La force majeure prévue par l’article 1218 du code civil pourrait être invoquée par les locataires. Le ministre de l’économie et des finances a, en effet, lors de l’annonce du 28 février 2020, considéré que le Covid-19 pouvait être considéré comme tel. La force majeure se définit comme un évènement extérieur aux parties, qui ne pouvait être raisonnablement prévue lors de la conclusion du contrat et dont les effets ne peuvent être évités par des mesures appropriées et empêche l’exécution du contrat. La force majeure est un événement imprévisible et irrésistible. Ces dispositions pourraient être invoquées par le preneur pour justifier une impossibilité de s’acquitter du loyer prévu au bail.

Toutefois, la jurisprudence interprète généralement de manière restrictive les critères de la force majeure. Si les critères d’extériorité et d’imprévisibilité devraient être considérés comme remplis, le caractère irrésistible et insurmontable de sa situation devra être démontrée par le locataire pour justifier de l’exception d’inexécution qu’il va invoquer en ne payant pas son loyer le temps de la crise sanitaire, ce qui n’est pas évident.

Les locataires pourront également solliciter une révision à la baisse du montant du loyer du bail commercial, sur le fondement de la théorie de l’imprévision prévue à l’article 1195 du code civil. Cependant, la théorie de l’imprévision n’ayant été intégrée dans le code civil qu’à la faveur de l’ordonnance du 10 février 2016, entrée en vigueur le 1er octobre 2016, elle ne pourra pas être invoquée s’agissant des baux conclus ou renouvelés avant cette date, la jurisprudence l’ayant systématiquement écartée.

Dans les deux cas de la force majeure et de l’imprévision, il conviendra en outre de s’assurer que la mise en œuvre de ces régimes juridiques n’a pas été expressément exclue par le bail. Cette mise en œuvre n’est ainsi pas automatique et implique une analyse détaillée des clauses du bail et des relations contractuelles et de la démonstration du caractère irrésistible de la situation empêchant le règlement des loyers.

Etat d’urgence sanitaire :  Point sur la question des redevances d’occupation du domaine public

Concernant les entreprises exerçant une activité économique sur le domaine public, elles ont bénéficié de l’ordonnance n° 2020-319 du 25 mars 2020 portant diverses mesures d’adaptation des règles de procédure et d’exécution des contrats publics pendant la crise sanitaire née de l’épidémie de Covid-19, précisée par l’ordonnance n° 2020-460 du 22 avril 2020 portant diverses mesures prises pour faire face à l’épidémie de covid-19 en matière de redevance domaniale.

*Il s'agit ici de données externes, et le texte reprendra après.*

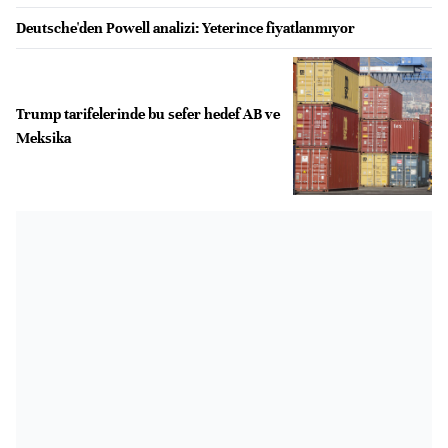
Deutsche'den Powell analizi: Yeterince fiyatlanmıyor
Trump tarifelerinde bu sefer hedef AB ve
Meksika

L’article 6 de l’ordonnance n° 2020-319 prévoit que les redevances domaniales, qu’il s’agisse du domaine public ou du domaine privé, sont suspendues durant la période d’état d’urgence, augmentée de deux mois, c’est-à-dire entre le 12 mars 2020 et le 24 juillet 2020, et que l’occupant défaillant dans le règlement de sa redevance ne pourra pas être sanctionné, ni se voir appliquer les pénalités contractuelles, ni voir sa responsabilité contractuelle engagée pour ce motif, alignant ainsi le régime des contrats de location des personnes publiques sur celui des personnes privées.

Or, là encore, les occupants du domaine privé et du domaine public des personnes publiques ne seront pas exonérés du règlement de leur redevance mais pourront simplement bénéficier d’un étalement sur huit mois entre août 2020 et mars 2021. Mais comment régler ses loyers lorsque le chiffre d’affaires qui n’a pas pu être réalisé pendant la période de confinement est définitivement perdu ?

Comme les locataires du secteur privé, ceux du secteur public pourront bénéficier de la force majeure sous les réserves indiquées ci-dessus, mais pas toujours de l’imprévision, qui n’est appliquée par le juge administratif qu’aux contrats confiant au cocontractant privé une mission de service public ou d’intérêt général. Là encore, seule une analyse au cas par cas permettra à chaque occupant de connaître ses droits.

Fort heureusement, localement des mesures supplémentaires ont été prises pour accompagner les entreprises touchées par la crise actuelle, de nombreux maires ayant ainsi d’ores et déjà pris la décision d’exonérer les occupants de leurs domaines publics du règlement de toute redevance pour l’année 2020, mesure qui devrait être étendue aux occupants de leur domaine privé.